Abiy llegó al poder en 2018 después de años de protestas contra la coalición que gobernaba Etiopía desde hacía décadas. Su llegada despertó expectativas de apertura política y reformas. Liberó presos, permitió el regreso de grupos opositores y, sobre todo, puso fin a dos décadas de hostilidad con Eritrea mediante un acuerdo histórico de paz.

Ese acercamiento le valió el Premio Nobel de la Paz en 2019, convirtiéndolo en una de las figuras más admiradas de África. Pero el escenario cambió drásticamente poco después.
En noviembre de 2020 estalló la guerra en Tigray entre el gobierno federal y las fuerzas de esa región. El conflicto dejó decenas de miles de muertos, millones de desplazados y una crisis humanitaria que generó preocupación internacional.

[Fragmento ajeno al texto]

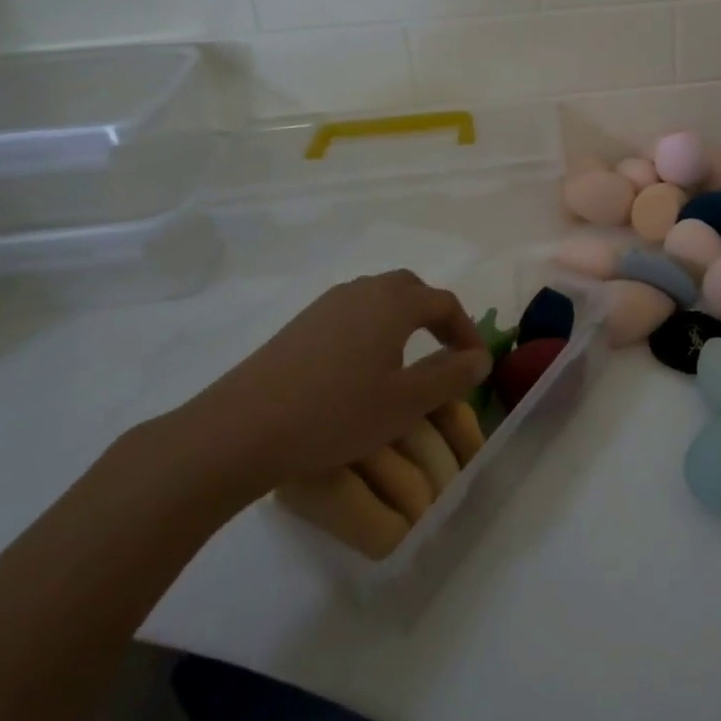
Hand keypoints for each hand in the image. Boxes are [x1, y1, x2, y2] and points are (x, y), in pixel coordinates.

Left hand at [166, 270, 489, 506]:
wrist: (240, 430)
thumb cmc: (336, 413)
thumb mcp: (406, 403)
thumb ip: (450, 376)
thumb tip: (480, 359)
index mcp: (393, 302)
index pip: (445, 303)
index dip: (466, 331)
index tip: (475, 364)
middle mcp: (362, 290)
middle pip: (411, 290)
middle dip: (434, 316)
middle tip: (444, 353)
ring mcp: (326, 305)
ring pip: (378, 299)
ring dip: (402, 321)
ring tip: (406, 362)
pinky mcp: (300, 325)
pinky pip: (350, 314)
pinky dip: (371, 330)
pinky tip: (360, 370)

Organizaciones de derechos humanos y varios gobiernos occidentales denunciaron masacres, violencia sexual y bloqueos a la ayuda humanitaria. Addis Abeba rechazó las acusaciones y sostuvo que se trató de una operación para preservar la unidad nacional.
Aunque el acuerdo de paz firmado en 2022 redujo la intensidad del conflicto, otras regiones como Amhara y Oromia continúan afectadas por enfrentamientos armados y problemas de seguridad.
Los resultados difundidos por la Junta Electoral confirmaron una nueva mayoría para el Partido de la Prosperidad, que ya había obtenido más del 90% de los escaños en 2021.
Sin embargo, millones de etíopes no participaron en la votación debido a la inseguridad y a la persistencia de conflictos en distintas regiones. La oposición, además, denunció restricciones y cuestionó la falta de igualdad de condiciones durante la campaña.

Además de las tensiones internas, Etiopía enfrenta una relación cada vez más delicada con Eritrea y mantiene su objetivo de obtener una salida al mar, una cuestión considerada estratégica por el gobierno de Abiy.
Con más de 130 millones de habitantes y una de las economías de mayor crecimiento de África, Etiopía sigue siendo una pieza clave del continente. El nuevo triunfo electoral fortalece el poder de Abiy Ahmed, pero también vuelve a poner sobre la mesa una pregunta que persigue a su gobierno desde hace años: cómo reconciliar un país atravesado por profundas divisiones étnicas y políticas.